**What to do**. Produce one exact copy of the records, no pictures.
=== Supplied information ===
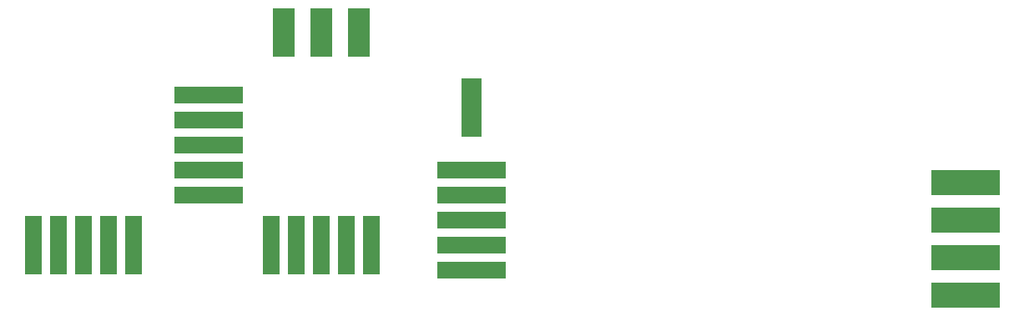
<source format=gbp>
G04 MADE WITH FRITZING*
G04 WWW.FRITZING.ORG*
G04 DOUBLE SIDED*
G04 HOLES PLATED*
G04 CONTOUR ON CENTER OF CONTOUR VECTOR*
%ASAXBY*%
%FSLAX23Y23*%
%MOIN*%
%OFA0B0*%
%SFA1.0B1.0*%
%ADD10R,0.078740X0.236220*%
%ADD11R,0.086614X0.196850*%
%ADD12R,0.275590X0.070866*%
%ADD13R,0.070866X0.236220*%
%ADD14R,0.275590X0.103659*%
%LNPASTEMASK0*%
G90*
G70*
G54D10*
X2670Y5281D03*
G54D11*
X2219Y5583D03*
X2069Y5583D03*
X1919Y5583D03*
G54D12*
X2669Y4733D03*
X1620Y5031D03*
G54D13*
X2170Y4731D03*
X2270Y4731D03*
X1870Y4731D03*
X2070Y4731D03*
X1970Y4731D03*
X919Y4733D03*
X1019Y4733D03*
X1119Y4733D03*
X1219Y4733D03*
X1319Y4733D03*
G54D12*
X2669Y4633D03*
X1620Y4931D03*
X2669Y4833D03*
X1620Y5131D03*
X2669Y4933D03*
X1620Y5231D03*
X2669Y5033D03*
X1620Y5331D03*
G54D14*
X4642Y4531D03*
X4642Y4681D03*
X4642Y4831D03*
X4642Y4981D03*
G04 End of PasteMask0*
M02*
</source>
===
**Written response**.
<source format=gbp>
G04 MADE WITH FRITZING*
G04 WWW.FRITZING.ORG*
G04 DOUBLE SIDED*
G04 HOLES PLATED*
G04 CONTOUR ON CENTER OF CONTOUR VECTOR*
%ASAXBY*%
%FSLAX23Y23*%
%MOIN*%
%OFA0B0*%
%SFA1.0B1.0*%
%ADD10R,0.078740X0.236220*%
%ADD11R,0.086614X0.196850*%
%ADD12R,0.275590X0.070866*%
%ADD13R,0.070866X0.236220*%
%ADD14R,0.275590X0.103659*%
%LNPASTEMASK0*%
G90*
G70*
G54D10*
X2670Y5281D03*
G54D11*
X2219Y5583D03*
X2069Y5583D03*
X1919Y5583D03*
G54D12*
X2669Y4733D03*
X1620Y5031D03*
G54D13*
X2170Y4731D03*
X2270Y4731D03*
X1870Y4731D03*
X2070Y4731D03*
X1970Y4731D03*
X919Y4733D03*
X1019Y4733D03*
X1119Y4733D03*
X1219Y4733D03*
X1319Y4733D03*
G54D12*
X2669Y4633D03*
X1620Y4931D03*
X2669Y4833D03*
X1620Y5131D03*
X2669Y4933D03*
X1620Y5231D03*
X2669Y5033D03*
X1620Y5331D03*
G54D14*
X4642Y4531D03*
X4642Y4681D03*
X4642Y4831D03*
X4642Y4981D03*
G04 End of PasteMask0*
M02*
</source>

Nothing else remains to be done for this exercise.